In the south, the Algonquin beach and the Nipissing beach can be indistinguishable. Both are from 10 and 12 ft below the Algonquin high beach. Where the Algonquin divides into several ridges, the Nipissing beach will be one these ridges. In the Superior basin where any considerable width of beach deposits intervenes between the Nipissing and the present shore it is likely to be occupied by rather light beach ridges set very close together, with the Nipissing beach as the uppermost. Where the Algonquin is represented by several ridges, the Algonquin beaches are heavier and less sandy (i.e., pebbly or gravelly) than the Nipissing. Along the east side of the Michigan ‘thumb’ the Nipissing beach has been cut away by the present lake. This is most noticeable along the east side of the "thumb" north of Port Huron, and on both sides of Lake Michigan, and on the east side of Lake Huron.

===Beach remnants===
A shallow bay between Port Huron and Lakeport has a faint Algonquin beach at its back and a stronger one a mile (2 km) farther west. Outside of these the Nipissing and lower beaches complete the filling of the old bay and bring the shore to a straight line. From Bay City northward to Saginaw, where the hinge line of the Algonquin and Nipissing beaches crosses the west shore of Saginaw Bay, the Nipissing beaches are sandy ridges 0.5 to 1 mi from the lakeshore. A mile or two north of Alabaster the cliff back of the beach is 60 to 70 ft high and the bench a quarter of a mile (half kilometer) wide. The beach is a wave-cut bench that carries ridges to the mouth of Tawas River. Through Tawas and East Tawas and beyond to Au Sable River it is a low, broad ridge of sand and gravel a half a mile to a mile wide. From East Tawas it lies generally about a mile (1.5 km) back from the shore.

==Altitude==
In the Michigan and Huron basins the deformed portion of the Nipissing beach appears, as already stated to hinge on the same line as the Algonquin. South of the hinge line in both basins the Nipissing beach has an altitude of 595 ftto 597 ft, the average being about 596 ft. The altitude of Lake Huron is taken as 581 ft.

==Correlatives==
===Lake St. Clair===
During the time of the Nipissing Great Lakes Lake St. Clair was at low stage; in fact, it was almost if not wholly abandoned as a lake. Only a sluggish, relatively small stream with locally expanded ponds or swampy parts remained.

===Lake Erie===
Lake Erie was at low stage during the time of the Nipissing Great Lakes. Without the inflow from the upper lake basin, both Lake Erie and Niagara Falls would lack the volume of water needed to cut the channel through the Niagara limestone cap rock. Lake Erie was a nonglacial lake in this period. The third stage of nonglacial development ended the Lake Algonquin. A fourth stage was initiated when the upper lakes entered the Nipissing Great Lakes stage and that volume of water was diverted through the outlet at North Bay, Ontario. At this low stage, Lake Erie was 10 ft to 12 ft lower than present lake level and which lasted throughout the time of the Nipissing Great Lakes.

===Champlain Sea===
The Lake Algonquin period of lake development included drainage through the Algonquin River to Trenton, Lake Iroquois, Lake Frontenac, and Gilbert Gulf, which disappeared before the beginning of the Nipissing Great Lakes.
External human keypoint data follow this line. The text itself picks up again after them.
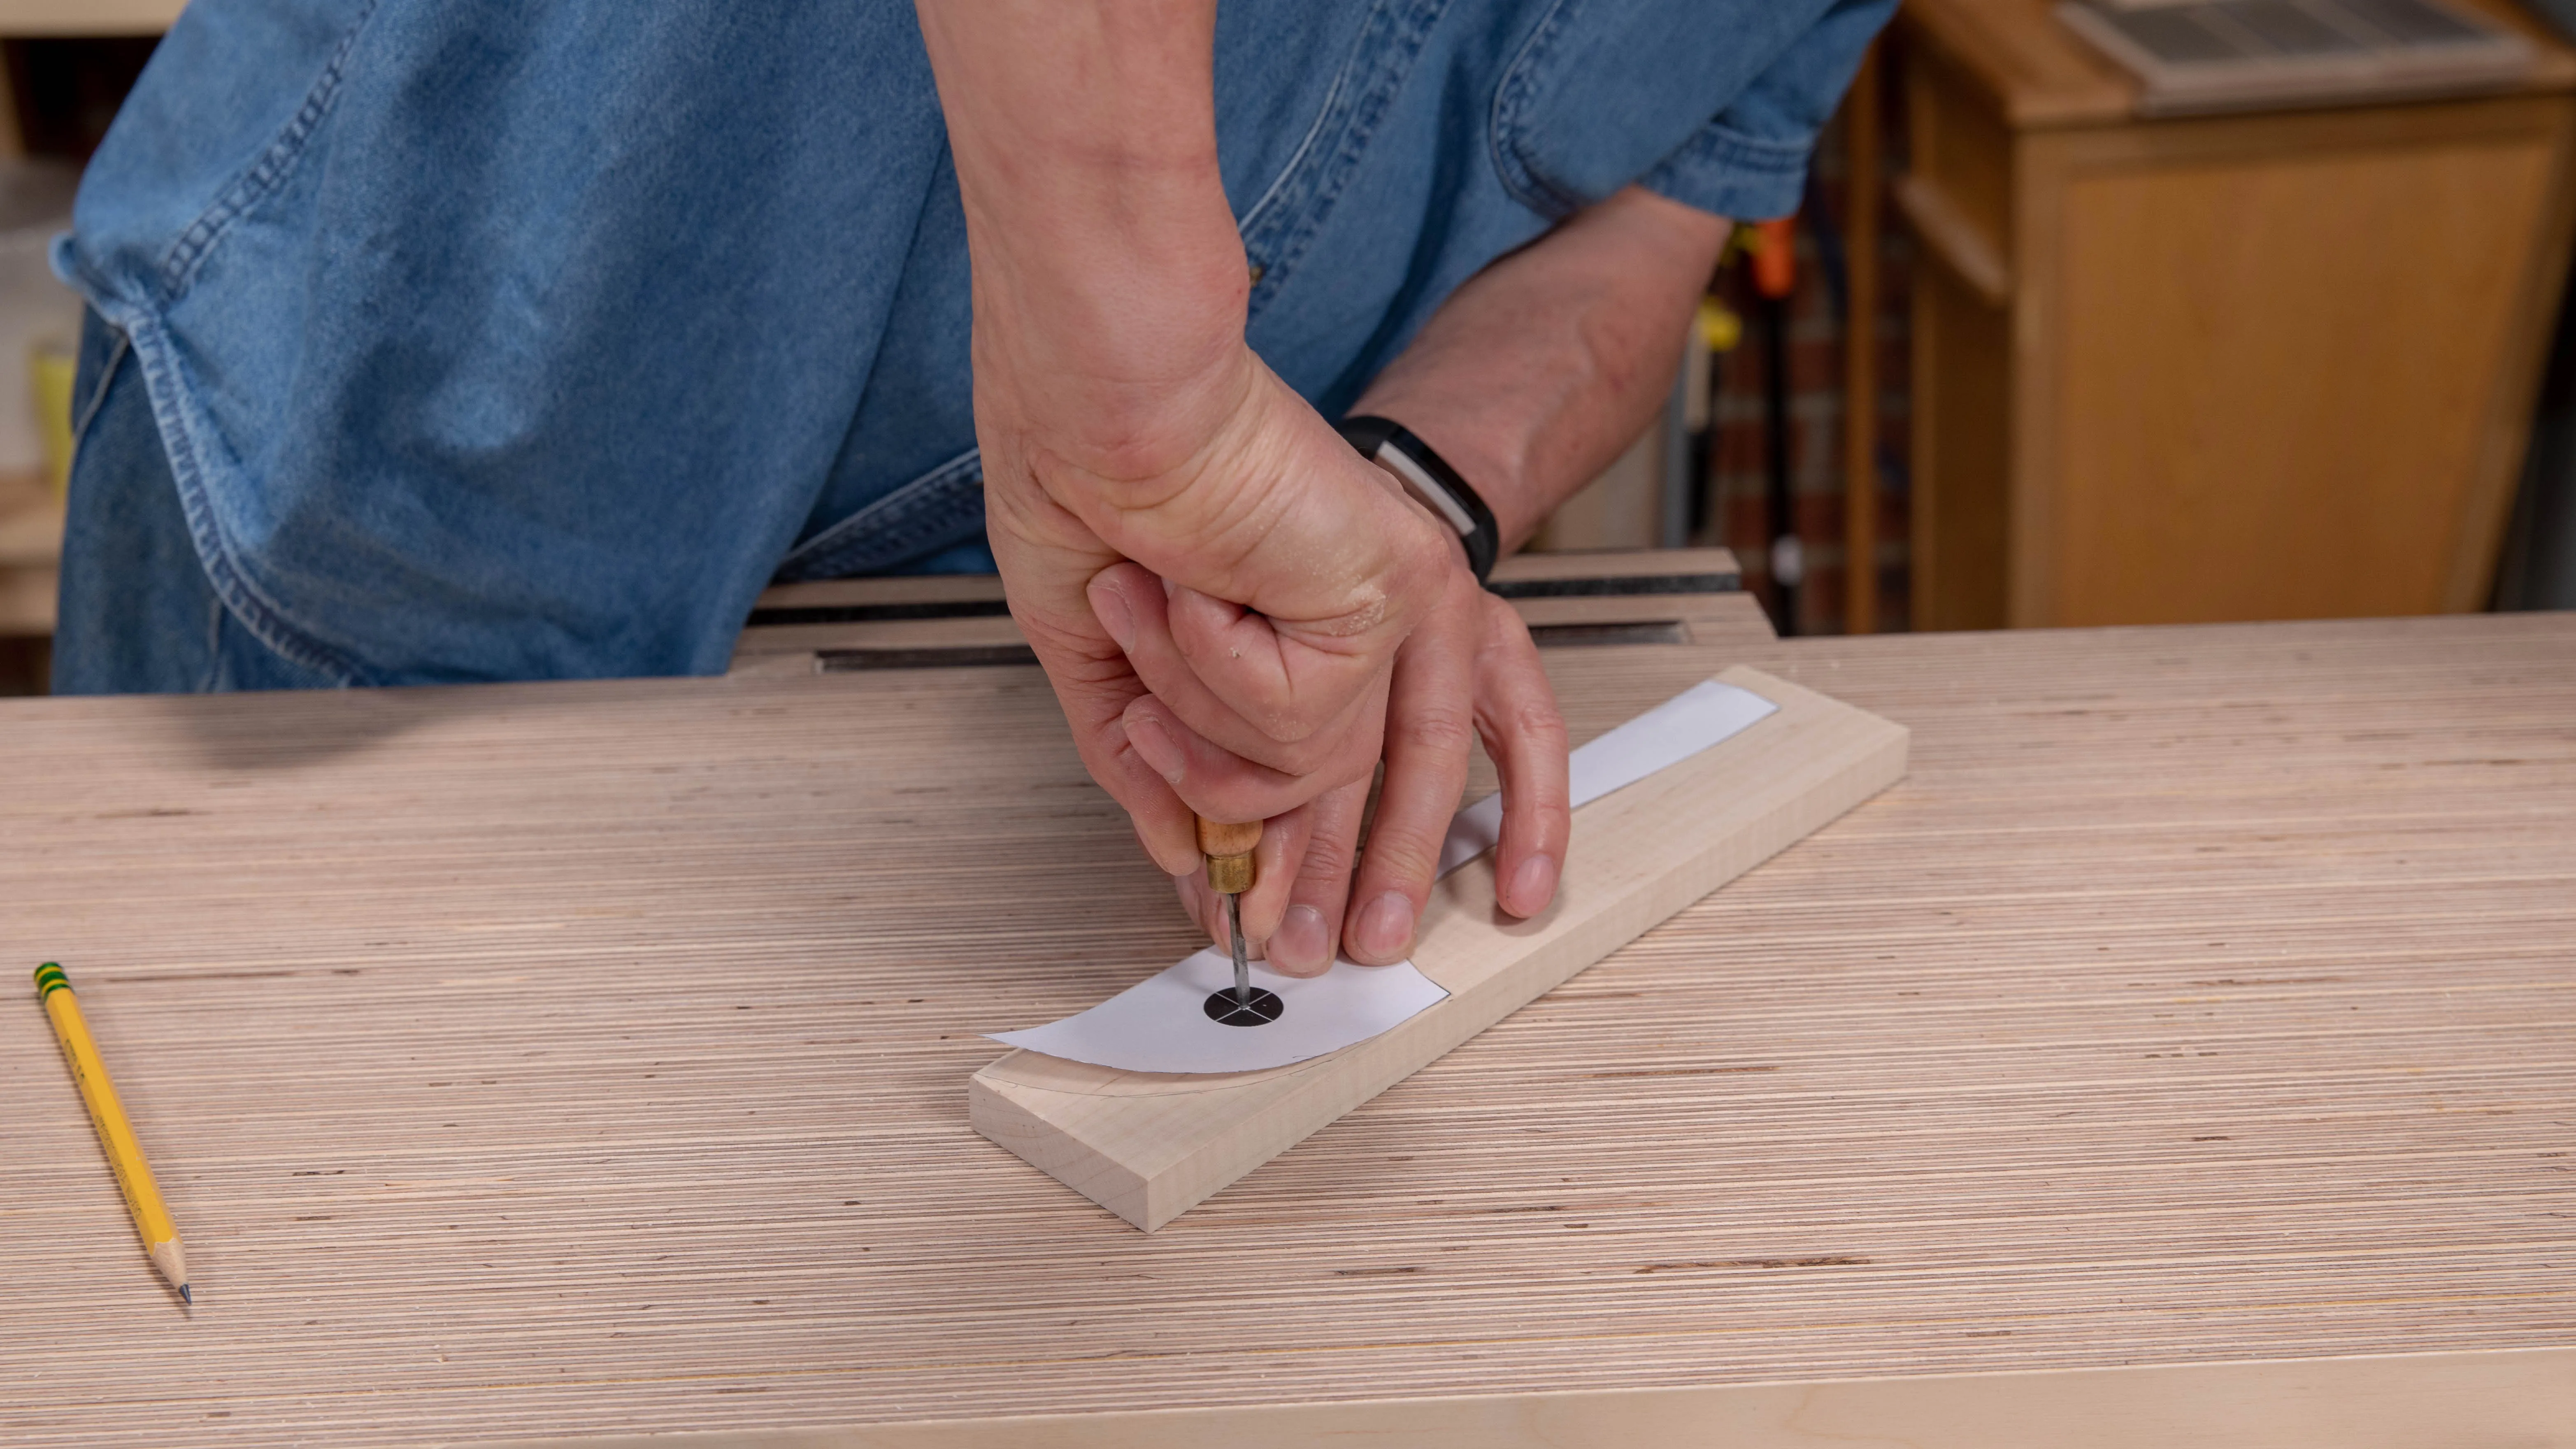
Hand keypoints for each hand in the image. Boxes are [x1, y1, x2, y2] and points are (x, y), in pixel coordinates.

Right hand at [982, 339, 1570, 966]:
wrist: (1097, 390)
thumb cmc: (1090, 477)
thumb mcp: (1109, 657)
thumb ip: (1152, 762)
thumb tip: (1184, 860)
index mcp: (1328, 615)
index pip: (1387, 762)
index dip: (1349, 855)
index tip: (1286, 924)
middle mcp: (1389, 612)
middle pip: (1414, 791)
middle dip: (1348, 881)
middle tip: (1296, 951)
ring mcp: (1403, 603)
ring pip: (1315, 769)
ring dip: (1198, 726)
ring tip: (1136, 624)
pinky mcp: (1402, 591)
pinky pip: (1303, 726)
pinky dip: (1211, 674)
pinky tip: (1177, 594)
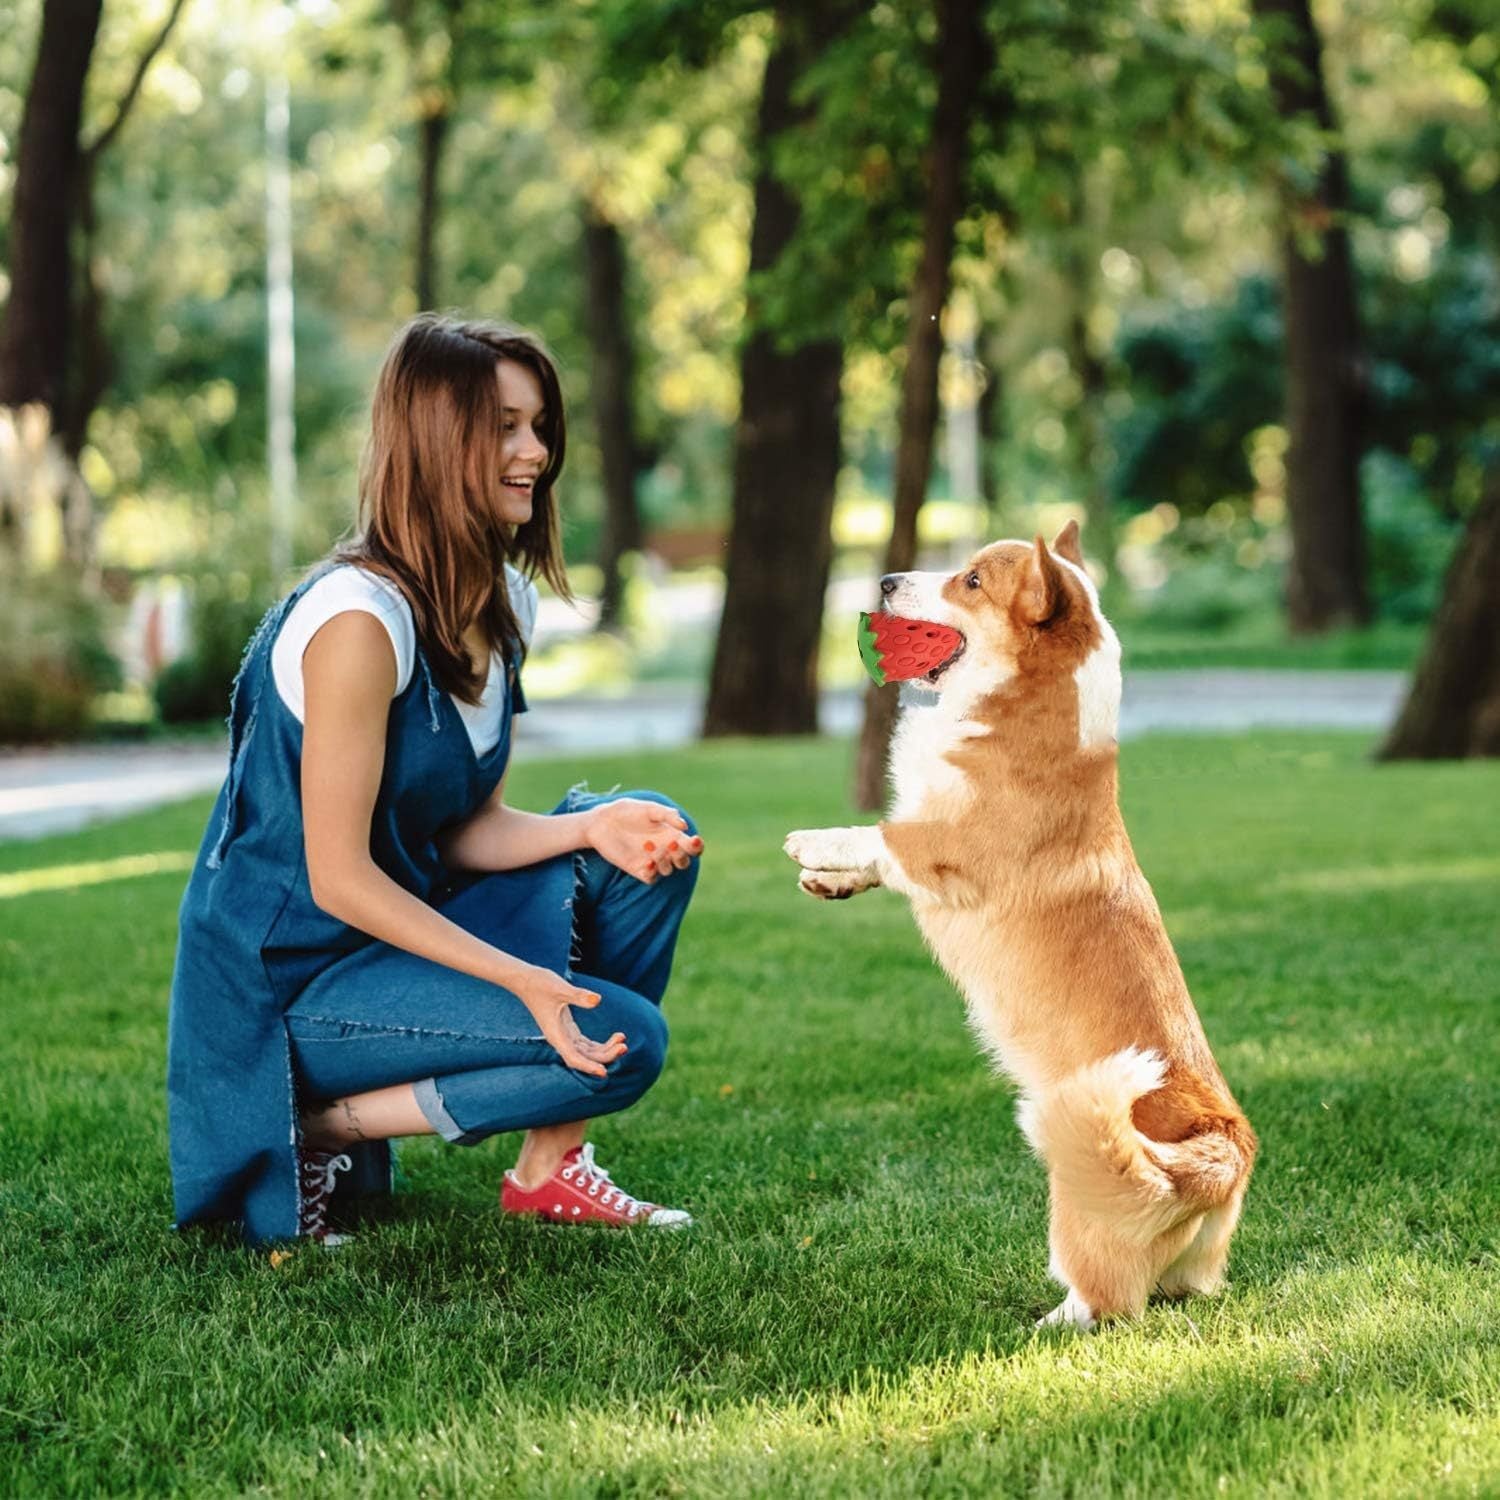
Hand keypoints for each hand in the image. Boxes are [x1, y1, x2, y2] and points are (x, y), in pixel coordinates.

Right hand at [513, 964, 626, 1077]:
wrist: (526, 980)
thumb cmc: (540, 983)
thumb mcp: (560, 988)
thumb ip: (578, 995)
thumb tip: (597, 1000)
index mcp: (555, 1035)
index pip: (573, 1058)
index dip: (588, 1066)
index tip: (604, 1072)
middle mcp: (559, 1039)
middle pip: (584, 1057)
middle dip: (605, 1055)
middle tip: (624, 1046)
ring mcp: (564, 1035)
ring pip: (587, 1052)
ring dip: (605, 1050)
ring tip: (622, 1040)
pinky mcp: (567, 1029)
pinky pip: (586, 1044)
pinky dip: (600, 1044)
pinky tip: (614, 1038)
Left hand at [585, 798, 703, 883]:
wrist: (601, 822)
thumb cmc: (626, 811)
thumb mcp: (647, 808)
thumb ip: (666, 814)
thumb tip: (684, 826)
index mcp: (670, 834)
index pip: (691, 846)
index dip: (697, 846)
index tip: (694, 840)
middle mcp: (664, 850)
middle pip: (684, 862)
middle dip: (682, 856)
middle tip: (671, 845)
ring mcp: (651, 861)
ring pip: (668, 870)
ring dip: (664, 861)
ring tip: (650, 846)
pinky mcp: (638, 869)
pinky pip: (651, 878)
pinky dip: (652, 872)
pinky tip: (647, 862)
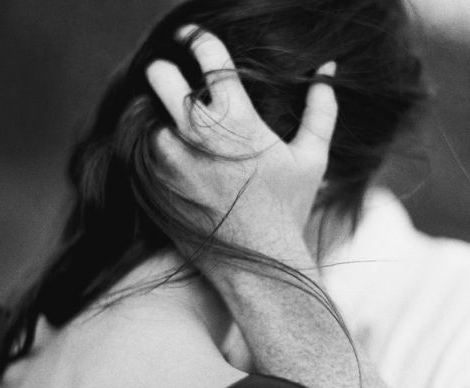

It is not certain but that the Champlain Sea had nearly disappeared and all the uplift, except perhaps about 20 ft, had been accomplished. A heavily developed shore line, called the Micmac beach, extends for 200 mibelow Quebec along the south side of the lower St. Lawrence. It is strong and continuous between Quebec and Ste. Anne de Beaupre. It is 20 ft above the level of the Gulf of St. Lawrence and is horizontal. Wave action at this level was evidently powerful and prolonged, for the sea cliff is in places 100 fthigh, cut in shale, and the wave-cut bench is unusually wide.